# mouse is not working on console under virtualbox



## gg (Jul 13, 2010)

Hello, I had my FreeBSD8(amd64) installed on virtualbox.

Every time my BSD booted, a mouse exists on the console, but it can't be moved.
Iã€€found out that, although " moused_enable="YES" " had been written in /etc/rc.conf,
the moused didn't start after booting.
After entering the command-- "/etc/rc.d/moused start", this message show out:

Starting default mousedmoused: unable to open /dev/psm0: Device busy.

Can someone tell me what's happening? thx


----------



## wblock@ (Jul 13, 2010)

My guess is that you're running VirtualBox PUEL on the host.  That version supports USB pass-through.

The FreeBSD VM sees a USB mouse, and auto-starts moused.  Yes, even if moused_enable is not enabled.
The error is because moused is already running.

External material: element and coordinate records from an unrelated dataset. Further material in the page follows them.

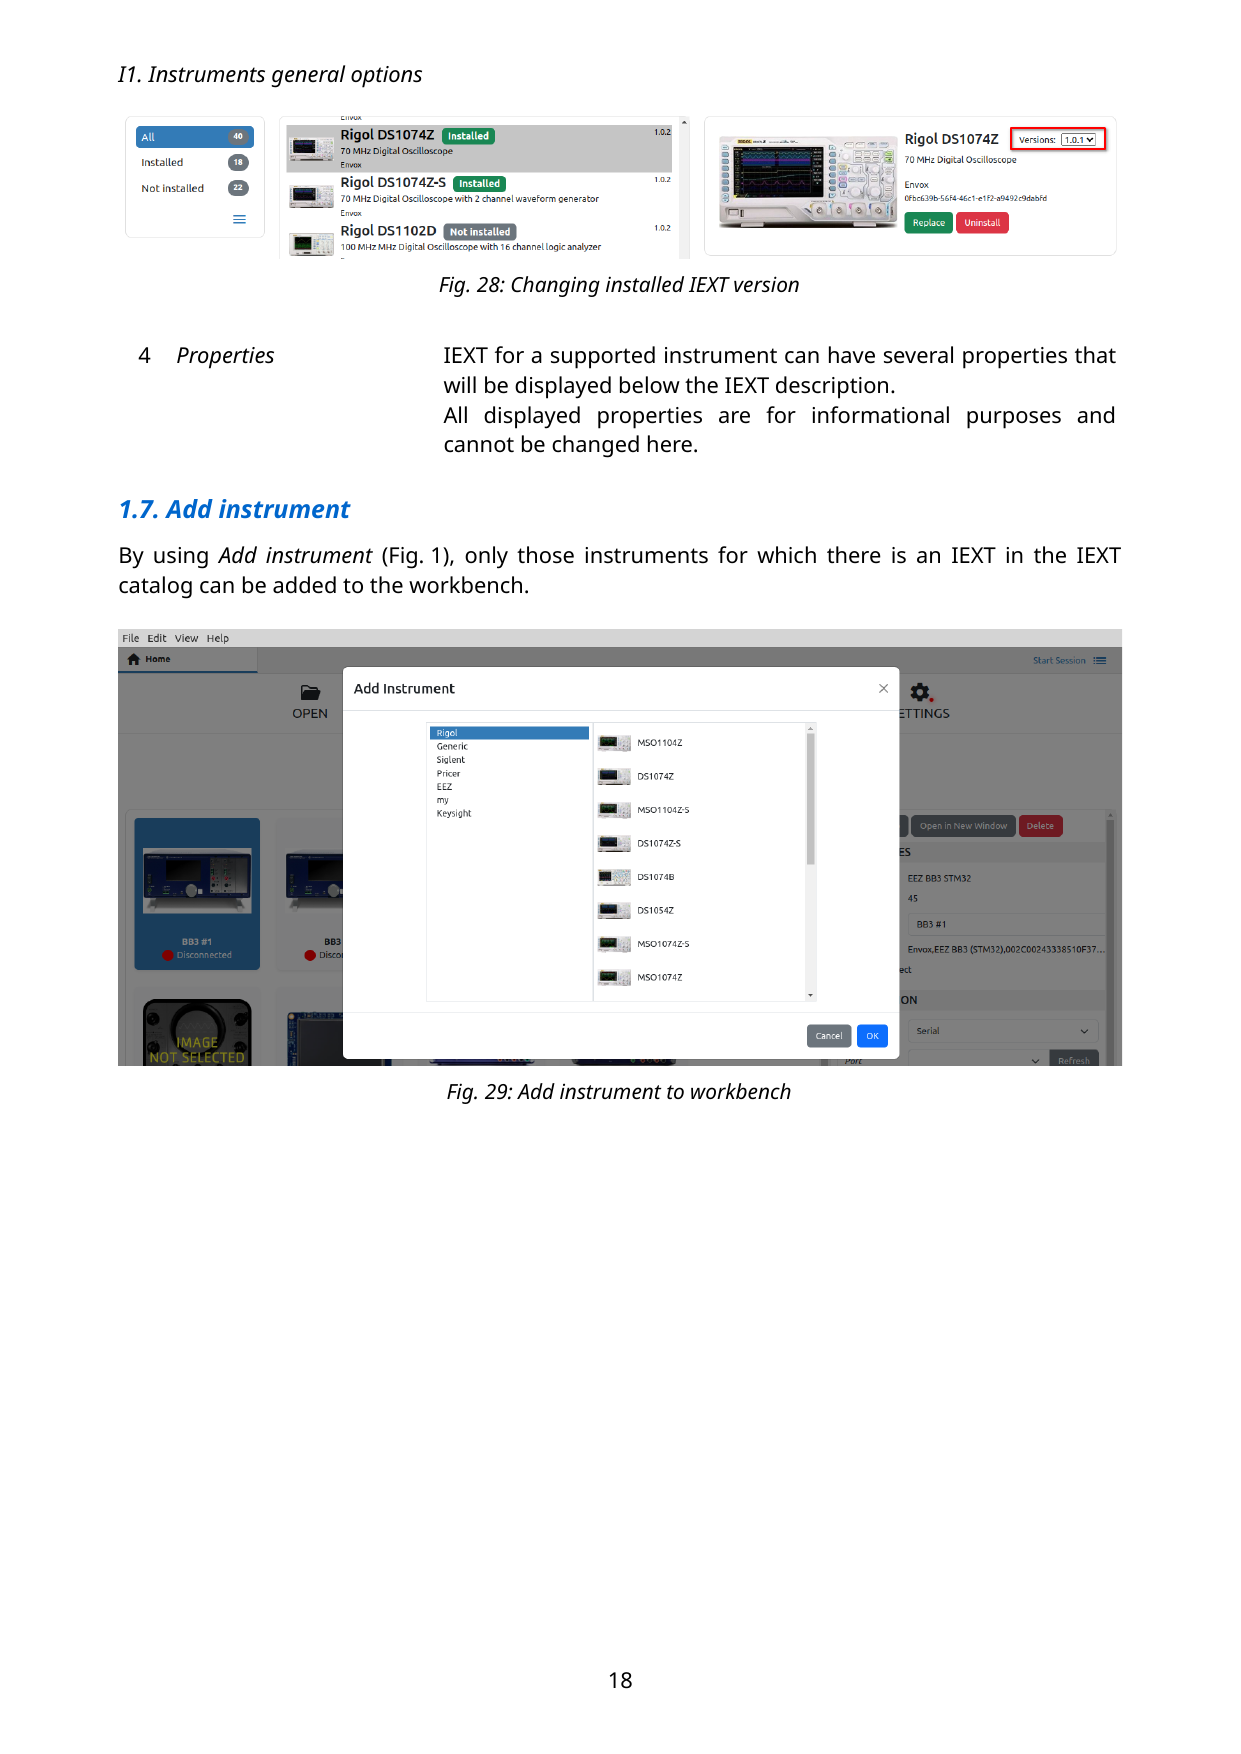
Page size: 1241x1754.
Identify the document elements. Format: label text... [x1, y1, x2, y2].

picture [118, 629, 1123, 1066]
table_cell Properties [171, 334, 438, 465]
text Fig. 29: Add instrument to workbench [118, 1066, 1122, 1106]
subtitle Add instrument [118, 491, 1122, 526]
text By using Add instrument (Fig. 1), only those instruments for which there is an IEXT in the IEXT catalog can be added to the workbench. [118, 540, 1122, 600]
table_cell [118, 107, 1124, 258]
table_cell IEXT for a supported instrument can have several properties that will be displayed below the IEXT description. All displayed properties are for informational purposes and cannot be changed here. [438, 334, 1123, 465]
table_cell 4 [118, 334, 171, 465]
table_cell [118, 259, 1124, 334]
picture [118, 112, 1123, 259]
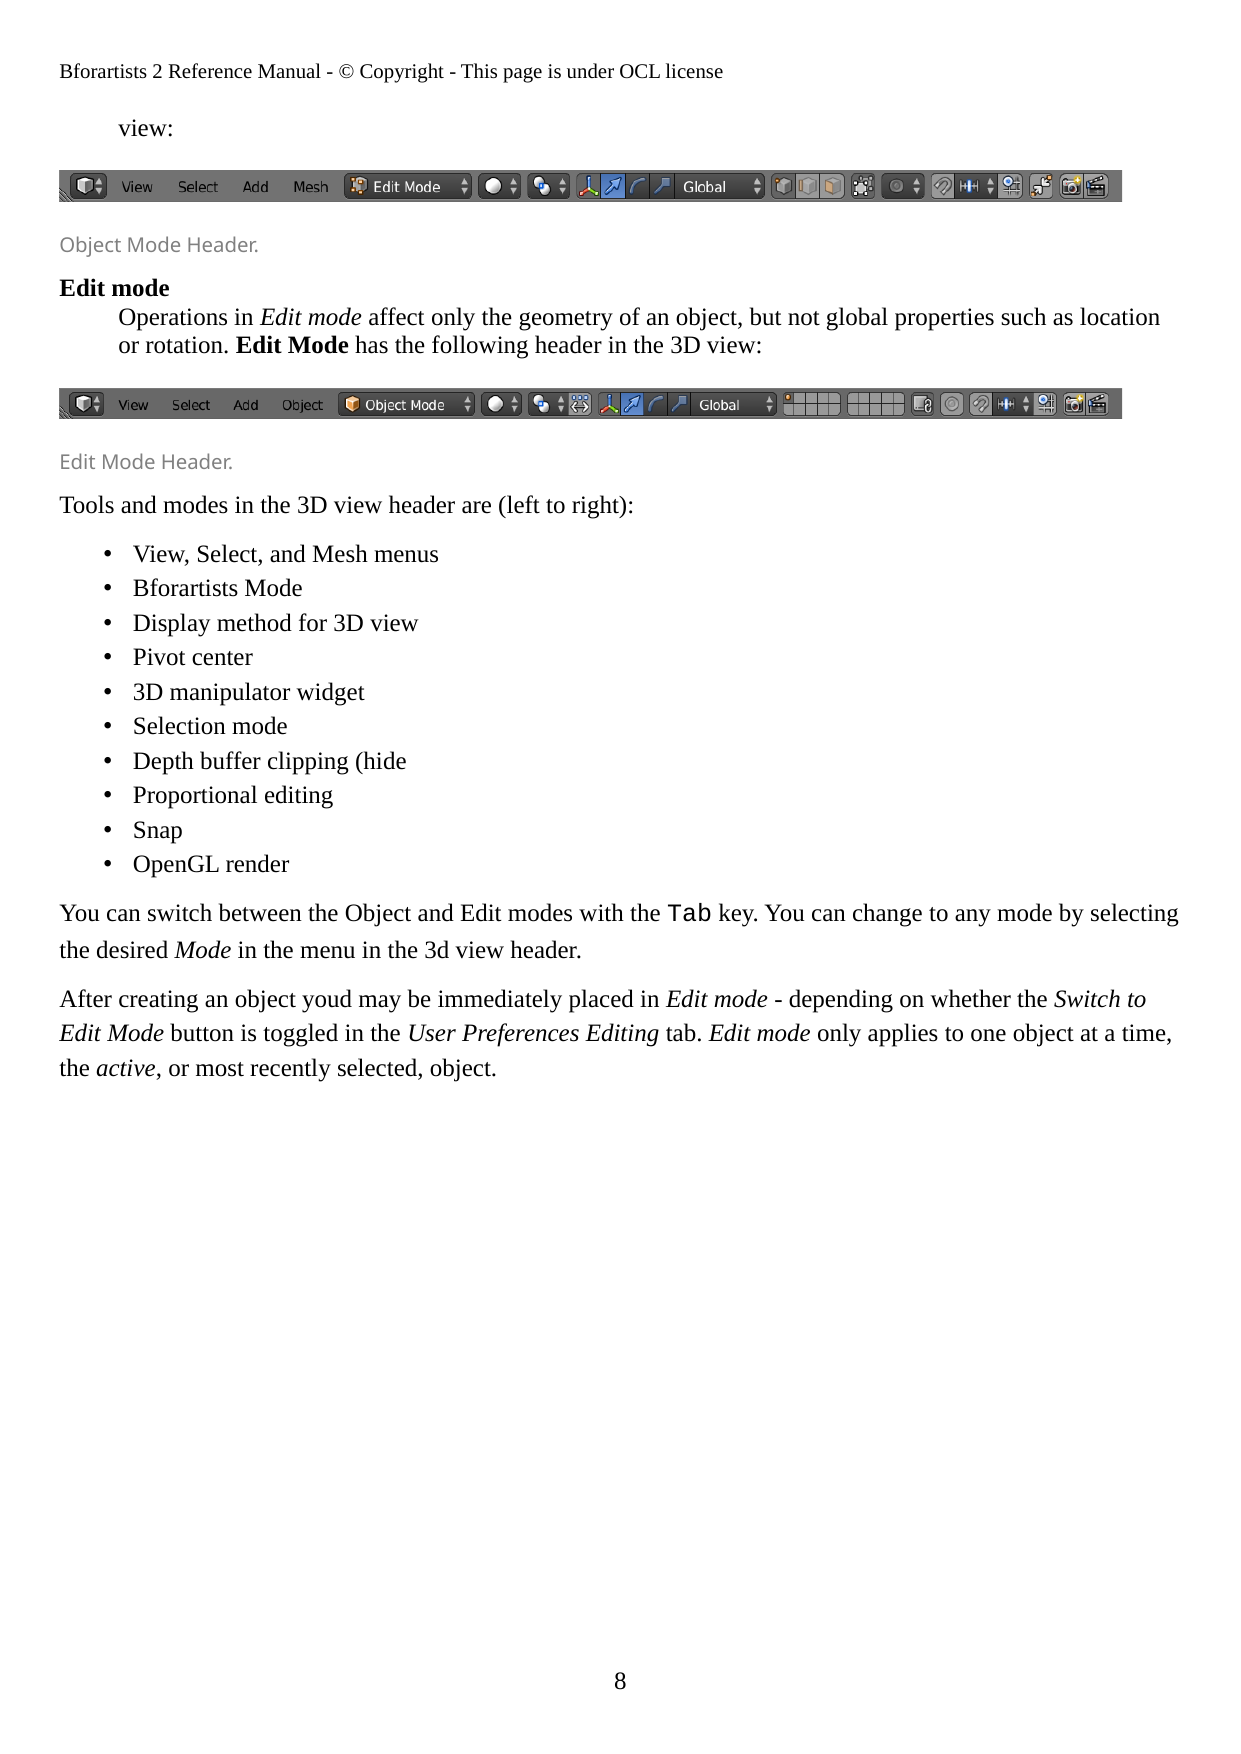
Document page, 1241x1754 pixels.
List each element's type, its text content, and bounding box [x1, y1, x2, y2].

list Pivot center [103, 642, 1181, 671]
list Snap [103, 815, 1181, 843]
list Selection mode [103, 711, 1181, 740]
list Operations in Edit mode affect only the geometry of an object, but not global properties such as location or rotation. Edit Mode has the following header in the 3D view: [118, 302, 1181, 359]
text Edit Mode Header. [59, 444, 1181, 475]
text You can switch between the Object and Edit modes with the Tab key. You can change to any mode by selecting the desired Mode in the menu in the 3d view header. [59, 898, 1181, 964]
list View, Select, and Mesh menus [103, 539, 1181, 568]
list Display method for 3D view [103, 608, 1181, 637]
list OpenGL render [103, 849, 1181, 878]
list Bforartists Mode [103, 573, 1181, 602]
picture [59, 170, 1123, 202]
list 3D manipulator widget [103, 677, 1181, 706]
text Object Mode Header. [59, 227, 1181, 258]
text Tools and modes in the 3D view header are (left to right): [59, 490, 1181, 519]
subtitle Edit mode [59, 273, 1181, 302]
list view: [118, 113, 1181, 141]
text After creating an object youd may be immediately placed in Edit mode - depending on whether the Switch to Edit Mode button is toggled in the User Preferences Editing tab. Edit mode only applies to one object at a time, the active, or most recently selected, object. [59, 984, 1181, 1082]
picture [59, 388, 1123, 419]
list Depth buffer clipping (hide [103, 746, 1181, 774]
list Proportional editing [103, 780, 1181, 809]
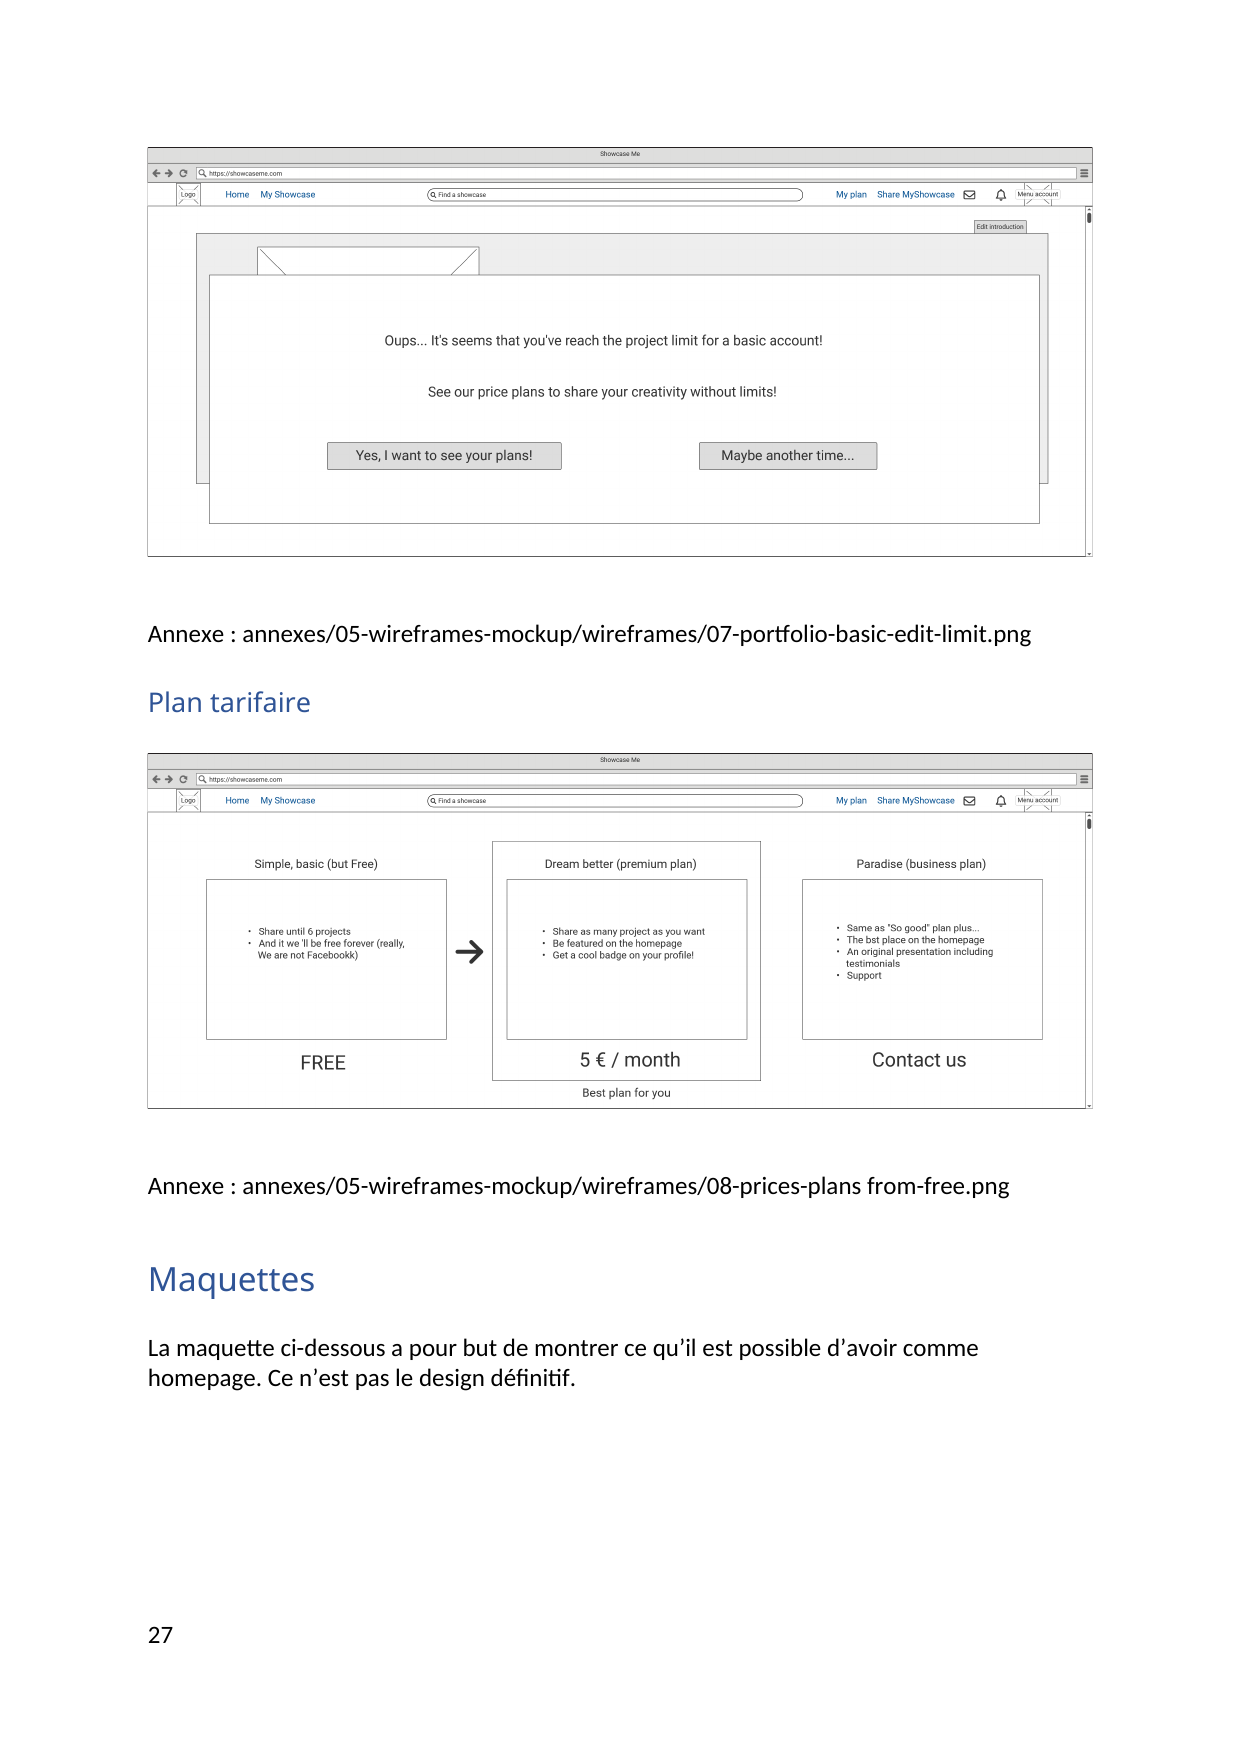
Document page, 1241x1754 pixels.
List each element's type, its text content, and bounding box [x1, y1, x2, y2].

picture [147, 753, 1093, 1109]
subtitle Maquettes [148, 1256, 1093, 1301]
picture [147, 147, 1093, 557]
text La maquette ci-dessous a pour but de montrer ce qu’il est possible d’avoir comme homepage. Ce n’est pas le design définitif. [148, 1332, 1093, 1393]
subtitle Plan tarifaire [148, 683, 1093, 720]
text Annexe : annexes/05-wireframes-mockup/wireframes/07-portfolio-basic-edit-limit.png [148, 618, 1093, 649]
text Annexe : annexes/05-wireframes-mockup/wireframes/08-prices-plans from-free.png [148, 1170, 1093, 1201]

As far as the mouse working... have you clicked in the VM window?  Mouse grab doesn't happen automatically for the console.  It does with X if you install emulators/virtualbox-ose-additions.


----------



## gg (Jul 13, 2010)

thx to wblock,

I am installing emulators/virtualbox-ose-additions now (I had already installed xorg).
About moused, I can't see moused running by entering command "ps | grep moused", so I not sure if moused is running.Is there a another way to see if moused is running? thx


----------



## wblock@ (Jul 13, 2010)

gg said:
			
		

> thx to wblock,
> 
> I am installing emulators/virtualbox-ose-additions now (I had already installed xorg).
> About moused, I can't see moused running by entering command "ps | grep moused", so I not sure if moused is running.Is there a another way to see if moused is running? thx



Try
`# ps axc | grep moused`

The "x" is the important option, the others are just nice.


----------